Von der Generation derjenigen, die den deutschen Rundfunk nach dem Kriege als humanes und liberales Medium neu gegründet und die nicht gewollt haben, daß er ein Instrument parteipolitischen Machtkalküls werde, war er am längsten im Amt. 1908 in Villmar/Hessen geboren, war Hartmann Schüler von Walter Dirks und Theodor Heuss. Nach dem Kriege hat er zusammen mit Friedrich Bischoff den Südwestfunk (SWF) aufgebaut und in wenigen Jahren zu einem der am meisten beachteten deutschen Sender gemacht. Er tat das so mühelos, daß wir erst später, nachdem er 1965 nach München gegangen war, bemerkten, wie vieler Mühen es bedurfte, die von ihm gesetzten Standards zu halten. Er machte ein ausgesprochen „avantgardistisches“ Programm, aber der SWF hatte trotzdem laut Infratest den höchsten Prozentsatz aller zufriedenen Hörer innerhalb der ARD.

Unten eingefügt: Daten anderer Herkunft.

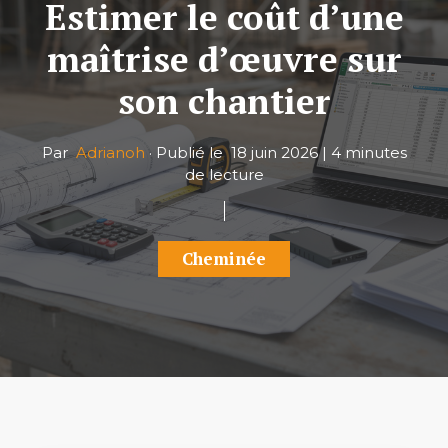
Estimer le coût d’une
maîtrise d’œuvre sur
son chantier
Par
Adrianoh
·
Publié le
18 juin 2026
|
4 minutes
de lecture
Cheminée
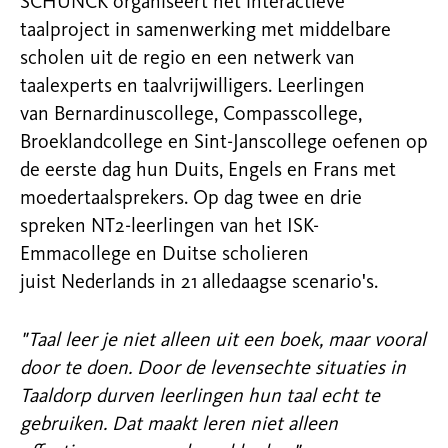
SCHUNCK organiseert het interactieve
taalproject in samenwerking met middelbare
scholen uit de regio en een netwerk van
taalexperts en
taalvrijwilligers. Leerlingen
van
Bernardinuscollege
, Compasscollege,
Broeklandcollege en Sint-Janscollege oefenen
op
de eerste dag hun
Duits, Engels en Frans met
moedertaalsprekers.
Op dag twee en drie
spreken
NT2-leerlingen van het ISK-
Emmacollege
en Duitse scholieren
juist
Nederlands in 21 alledaagse scenario's.
"Taal leer je niet alleen uit een boek, maar vooral
door te doen. Door de levensechte situaties in
Taaldorp durven leerlingen hun taal echt te
gebruiken. Dat maakt leren niet alleen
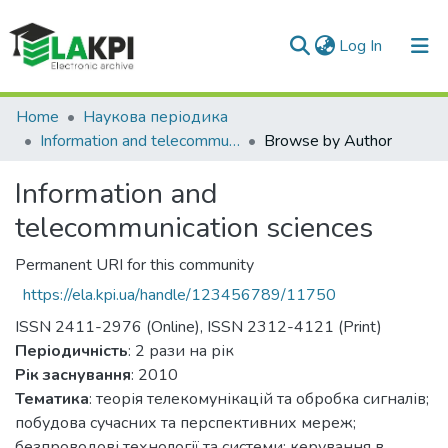
(current)
Log In
Communities & Collections
Home
Наукова періодика
Information and telecommunication sciences
Browse by Author
All of DSpace
Information and
telecommunication sciences
Permanent URI for this community
https://ela.kpi.ua/handle/123456789/11750
ISSN 2411-2976 (Online), ISSN 2312-4121 (Print)
Періодичність
: 2 рази на рік
Рік заснування
: 2010
Тематика
: теорія телекомунікацій та обробка сигналів;
побудова сучасних та перспективних мереж;
безпроводові технології та системи; керування в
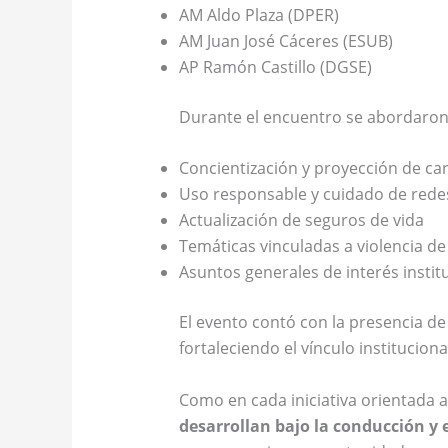
AM Aldo Plaza (DPER)
AM Juan José Cáceres (ESUB)
AP Ramón Castillo (DGSE)
Durante el encuentro se abordaron t
Concientización y proyección de ca
Uso responsable y cuidado de redes
Actualización de seguros de vida
Temáticas vinculadas a violencia d
Asuntos generales de interés instit
El evento contó con la presencia d
fortaleciendo el vínculo institucio
Como en cada iniciativa orientada a
desarrollan bajo la conducción y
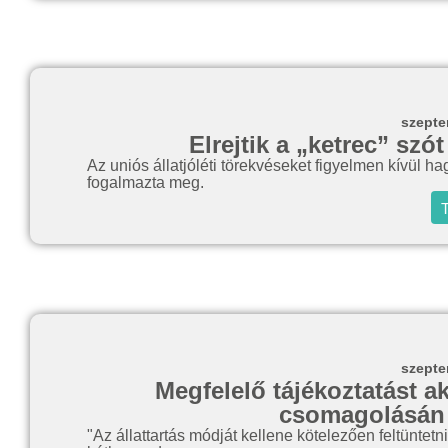
szepte
Elrejtik a „ketrec” szó
Az uniós állatjóléti törekvéseket figyelmen kívül
fogalmazta meg.
T
szepte
Megfelelő tájékoztatást ak
csomagolásán a
"Az állattartás módját kellene kötelezően feltüntetn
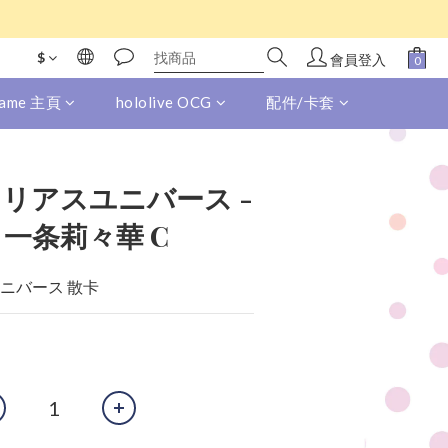
$
會員登入
 Game 主頁
hololive OCG
配件/卡套
キュリアスユニバース -
32 一条莉々華 C
ユニバース 散卡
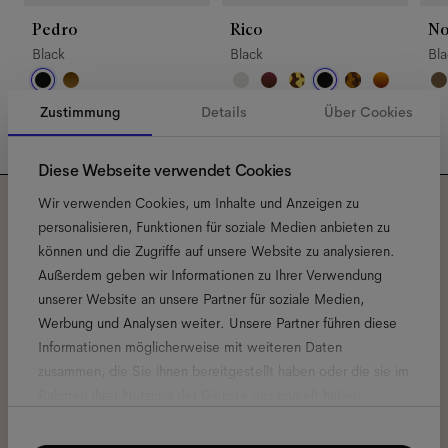
Pedro
Rico
No
Black
Black
Bl
Zustimmung
Details
Über Cookies
Diese Webseite verwendet Cookies
Wir verwenden Cookies, um Inhalte und Anzeigen zu
Abonniere unseren
personalisieren, Funktionen für soziale Medien anbieten zu
können und die Zugriffe auf unsere Website zu analysieren.
Newsletter und erfahre alles
Außerdem geben wir Informationen zu Ihrer Verwendung
unserer Website an unsere Partner für soziale Medien,
rund um Ace & Tate.
Werbung und Analysen weiter. Unsere Partner führen diese
Informationen möglicherweise mit weiteren Daten
zusammen, die Sie ihnen bereitgestellt haben oder die sie im
E-
Rahmen Ihrer Nutzung der Dienste gesammelt haben.
Mail-
Adresse
*
Einwilligungsauswahl
Notwendig
Hiermit stimme ich der Verarbeitung meiner persönlichen Daten zu.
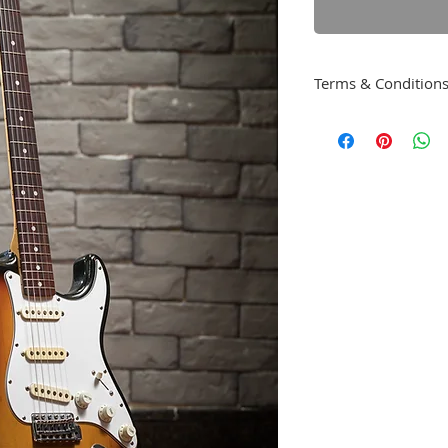
Terms & Condition
6個月保養（不包
損壞）。
購買日期起計三個
保養期內免檢查費
貨物出門恕不退換
如有爭議，星級音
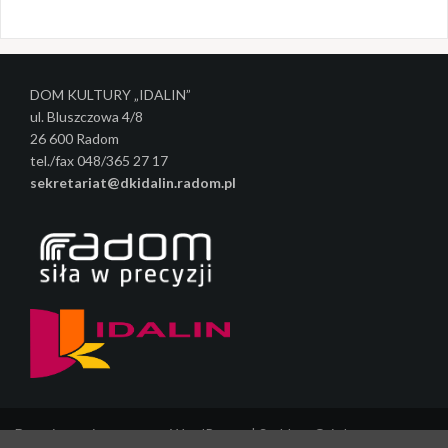
w
p
i
DOM KULTURY „IDALIN”
s
ul. Bluszczowa 4/8
y
26 600 Radom
tel./fax 048/365 27 17
sekretariat@dkidalin.radom.pl
Dumnie wspierane przez WordPressa
|
Szablon:
Oria
by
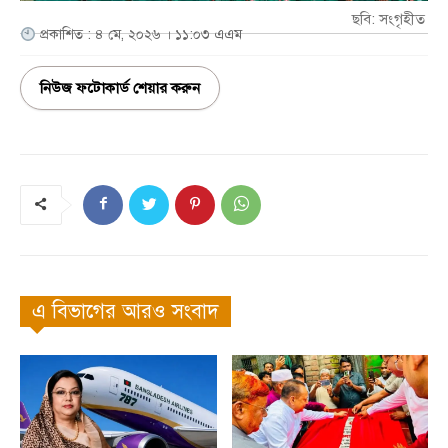
ছবি: সংগৃহীত
প্রকাশিত : ৪ মে, ২০২৬ । ১১:০৩ এএম
নিউজ ফটোকার্ড শেয়ার করুন
এ বিভাগের আরও সংবাদ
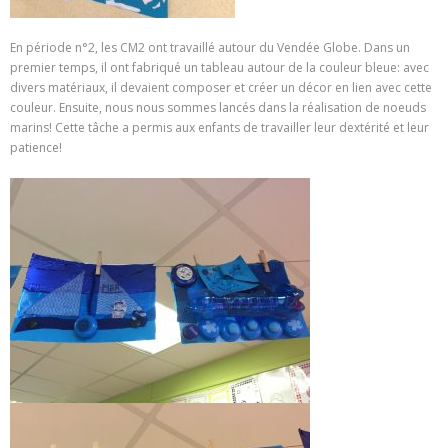
En période n°2, les CM2 ont travaillé autour du Vendée Globe. Dans un
premier temps, il ont fabriqué un tableau autour de la couleur bleue: avec
divers matériaux, il devaient composer et créer un décor en lien avec cette
couleur. Ensuite, nous nous sommes lancés dans la réalisation de noeuds
marins! Cette tâche a permis aux enfants de travailler leur dextérité et leur
patience!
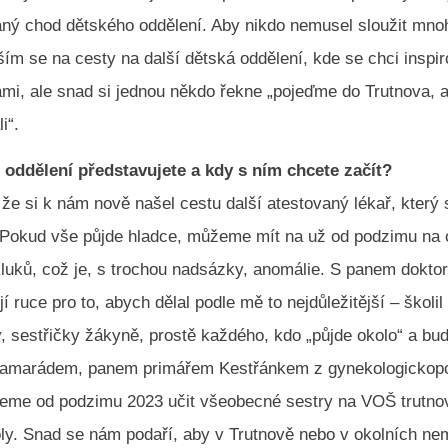
ný chod dětského oddělení. Aby nikdo nemusel sloužit mn
ím se na cesty na další dětská oddělení, kde se chci inspir
ámi, ale snad si jednou někdo řekne „pojeďme do Trutnova,
i“.
j oddělení představujete a kdy s ním chcete začít?
že si k nám nově našel cestu další atestovaný lékař, který 
 Pokud vše půjde hladce, můžeme mít na už od podzimu na 
kluků, což je, s trochou nadsázky, anomálie. S panem dokto
jí ruce pro to, abych dělal podle mě to nejdůležitější – školi
y, sestřičky žákyně, prostě každého, kdo „půjde okolo“ a bud
kamarádem, panem primářem Kestřánkem z gynekologickop
deme od podzimu 2023 učit všeobecné sestry na VOŠ trutn
oly. Snad se nám podaří, aby v Trutnově nebo v okolních ne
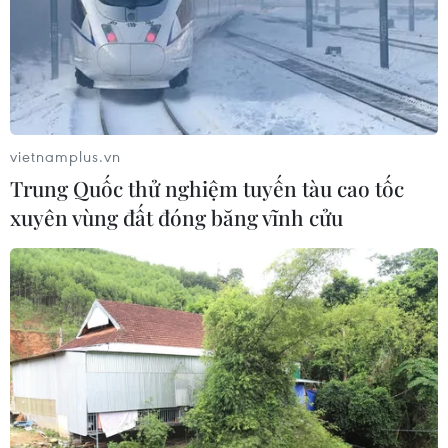
#Thay đổi định nghĩa giới tính trong thời trang
#Sử dụng lại và hồi sinh chất liệu denim cũ
#Phong cách tối giản và biểu cảm nghệ thuật
#Vai trò của các nhà thiết kế trẻ trong chuyển đổi ngành thời
trang
vietnamplus.vn
Tp. Hồ Chí Minh
Trung Quốc thử nghiệm tuyến tàu cao tốc
xuyên vùng đất đóng băng vĩnh cửu
Theo dõi VietnamPlus
TIN LIÊN QUAN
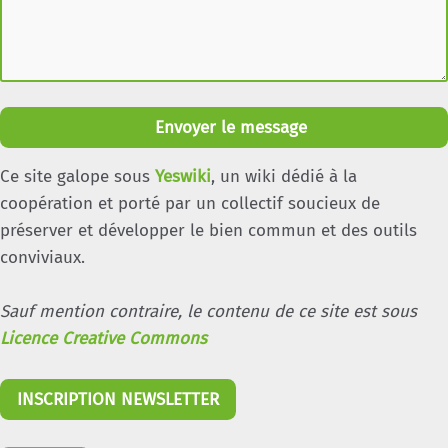
Envoyer le message
Ce site galope sous
Yeswiki
, un wiki dédié à la
coopération et porté par un collectif soucieux de
préserver et développer le bien commun et des outils
conviviaux.
Sauf mention contraire, le contenu de ce site est sous
Licence Creative Commons
INSCRIPTION NEWSLETTER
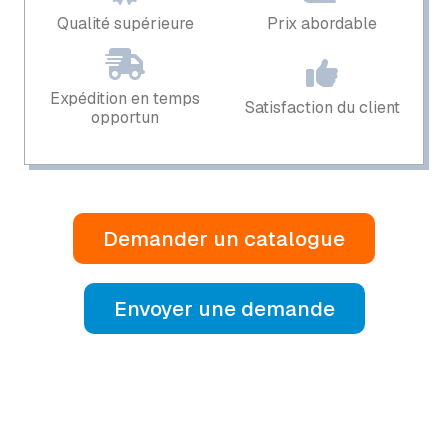
Qualité supérieure
Prix ​​abordable
Expédition en temps
Satisfaction du client
opportun
Demander un catalogue
Envoyer une demande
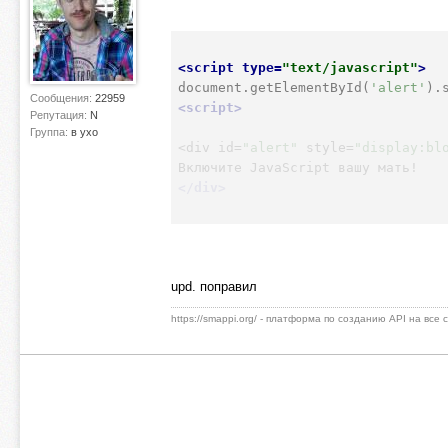
<
script
type
=
"text/javascript"
>
document.getElementById(
'alert'
).
Сообщения:
22959
<
script
>
Репутация:
N
Группа:
в ухо
<div id=
"alert"
 style=
"display:bl
</
div
>
upd. поправил
https://smappi.org/ - платформа по созданию API на все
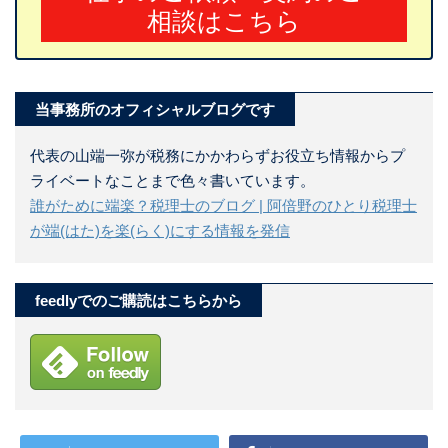
相談はこちら
当事務所のオフィシャルブログです
代表の山端一弥が税務にかかわらずお役立ち情報からプ
ライベートなことまで色々書いています。
誰がために端楽？税理士のブログ | 阿倍野のひとり税理士
が端(はた)を楽(らく)にする情報を発信
feedlyでのご購読はこちらから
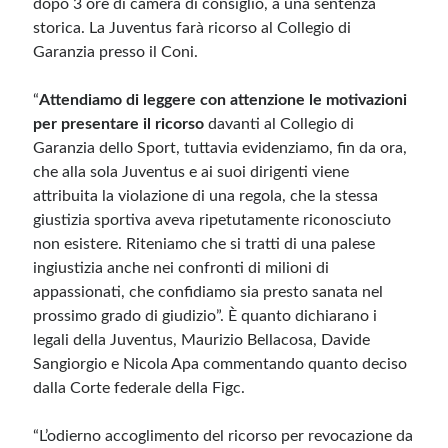
dopo 3 ore di camera di consiglio, a una sentenza
storica. La Juventus farà ricorso al Collegio di
Garanzia presso il Coni.
“
Attendiamo di leggere con attenzione le motivazioni
per presentare il ricorso
davanti al Collegio di
Garanzia dello Sport, tuttavia evidenziamo, fin da ora,
che alla sola Juventus e ai suoi dirigenti viene
attribuita la violazione di una regola, che la stessa
giustizia sportiva aveva ripetutamente riconosciuto
non esistere. Riteniamo che si tratti di una palese
ingiustizia anche nei confronti di milioni di
appassionati, che confidiamo sia presto sanata nel
prossimo grado di giudizio”. È quanto dichiarano i
legali della Juventus, Maurizio Bellacosa, Davide
Sangiorgio e Nicola Apa commentando quanto deciso
dalla Corte federale della Figc.
“L’odierno accoglimento del ricorso per revocazione da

„Vergessen Sie nicht, daß Sie eine dienende Position übernehmen“, hatte er einmal einem seiner Nachfolger gesagt. Aber die Nachfolger haben ihn oft mißverstanden, und Lothar Hartmann mußte wieder und wieder daran erinnern, „daß man in dieser Position mit Macht oder mit paragraphierten Vorschriften überhaupt nichts ausrichten kann“.

Zwei Worte kehren in Würdigungen seiner Arbeit immer wieder: „Güte“ und „Gerechtigkeit“ – beides Vokabeln, die in der heutigen deutschen Rundfunklandschaft ein wenig anachronistisch wirken. Wo immer er von Ungerechtigkeit und Härte erfuhr, wirkte er ausgleichend und half. Das Arbeitsklima, das er im SWF geschaffen hat und das als vorbildlich gilt, war so sehr mit der Ausstrahlung seiner Persönlichkeit verknüpft, daß es innerhalb weniger Jahre, nachdem er gegangen war, verfiel. Aber auch heute noch sind der deutsche Rundfunk und das deutsche Fernsehen voll von denen, die durch Lothar Hartmanns Stil, durch seine Menschlichkeit und Geistigkeit geprägt wurden.